### AIM OF THE TASK
All lines in the data that hold the word "fair" need copying.

### MATERIAL FOR THE TASK
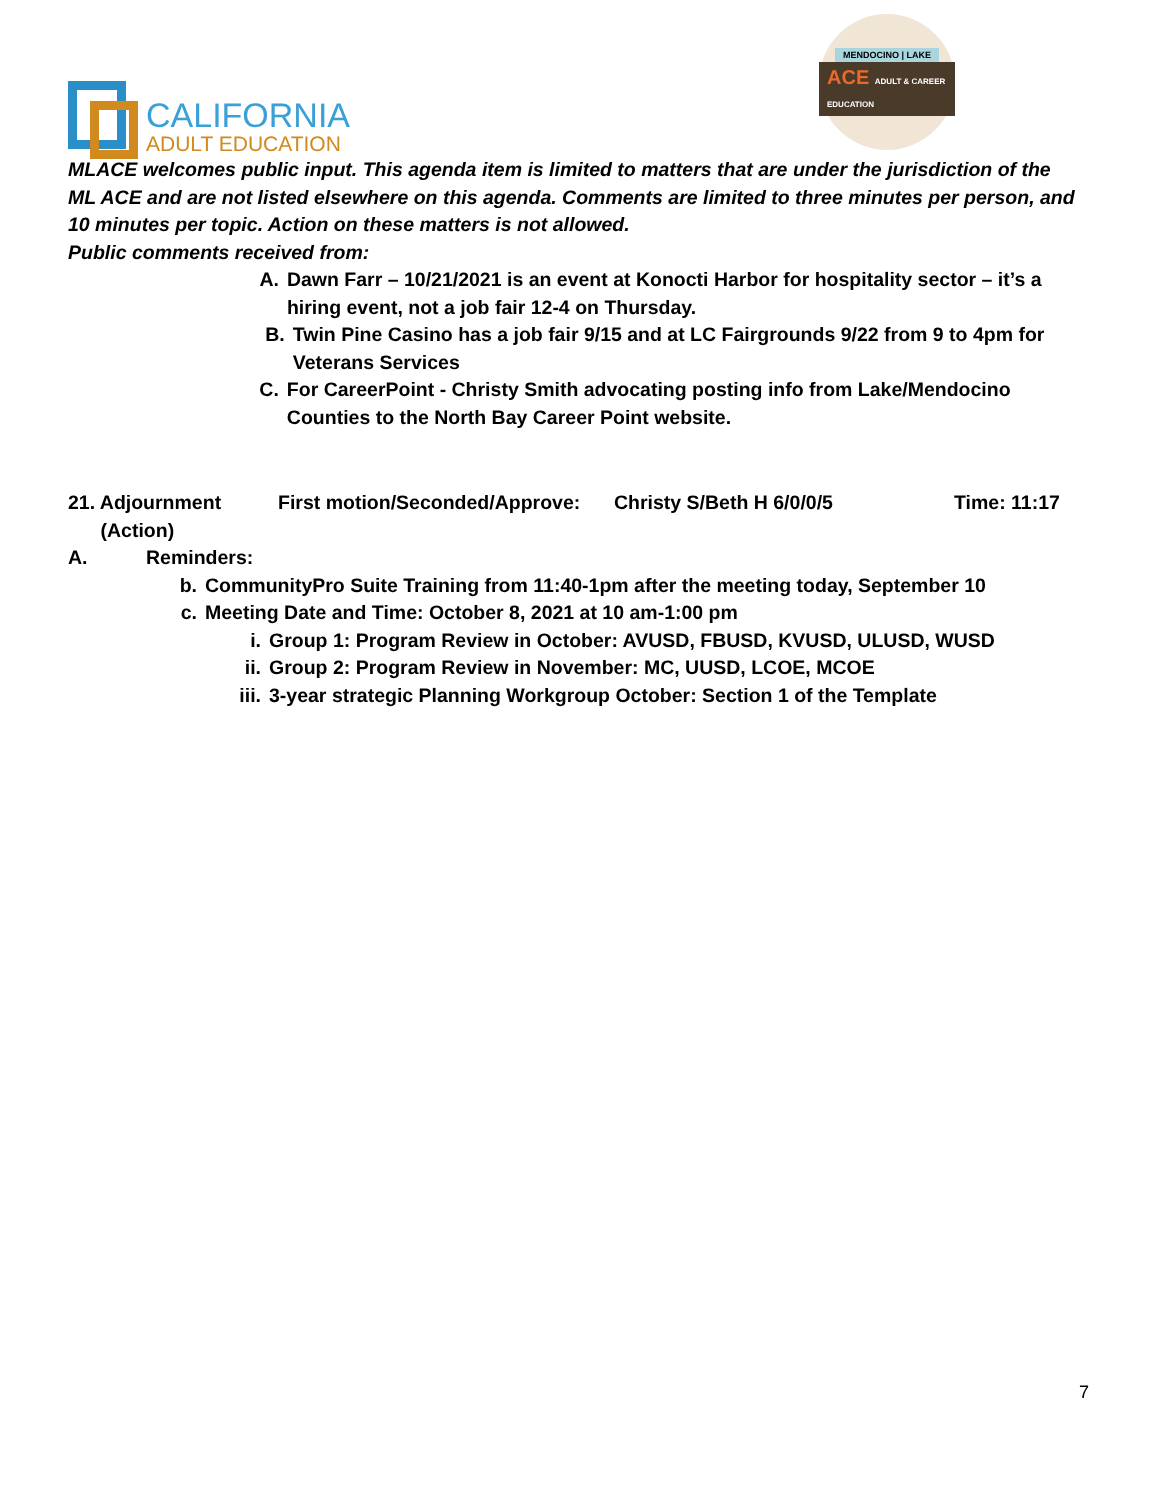CALIFORNIA
ADULT EDUCATION
MENDOCINO | LAKE
ACE ADULT & CAREER EDUCATION
MLACE welcomes public input. This agenda item is limited to matters that are under the jurisdiction of the ML ACE and are not listed elsewhere on this agenda. Comments are limited to three minutes per person, and 10 minutes per topic. Action on these matters is not allowed.
Public comments received from:
A. Dawn Farr – 10/21/2021 is an event at Konocti Harbor for hospitality sector – it’s a hiring event, not a job fair 12-4 on Thursday.
B. Twin Pine Casino has a job fair 9/15 and at LC Fairgrounds 9/22 from 9 to 4pm for Veterans Services
C. For CareerPoint - Christy Smith advocating posting info from Lake/Mendocino Counties to the North Bay Career Point website.
21. Adjournment
(Action) First motion/Seconded/Approve: Christy S/Beth H 6/0/0/5 Time: 11:17
A. Reminders:
b. CommunityPro Suite Training from 11:40-1pm after the meeting today, September 10
c. Meeting Date and Time: October 8, 2021 at 10 am-1:00 pm
i. Group 1: Program Review in October: AVUSD, FBUSD, KVUSD, ULUSD, WUSD
ii. Group 2: Program Review in November: MC, UUSD, LCOE, MCOE
iii. 3-year strategic Planning Workgroup October: Section 1 of the Template
7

### PROBLEM SOLUTION
A. Dawn Farr – 10/21/2021 is an event at Konocti Harbor for hospitality sector – it’s a hiring event, not a job fair 12-4 on Thursday.
B. Twin Pine Casino has a job fair 9/15 and at LC Fairgrounds 9/22 from 9 to 4pm for Veterans Services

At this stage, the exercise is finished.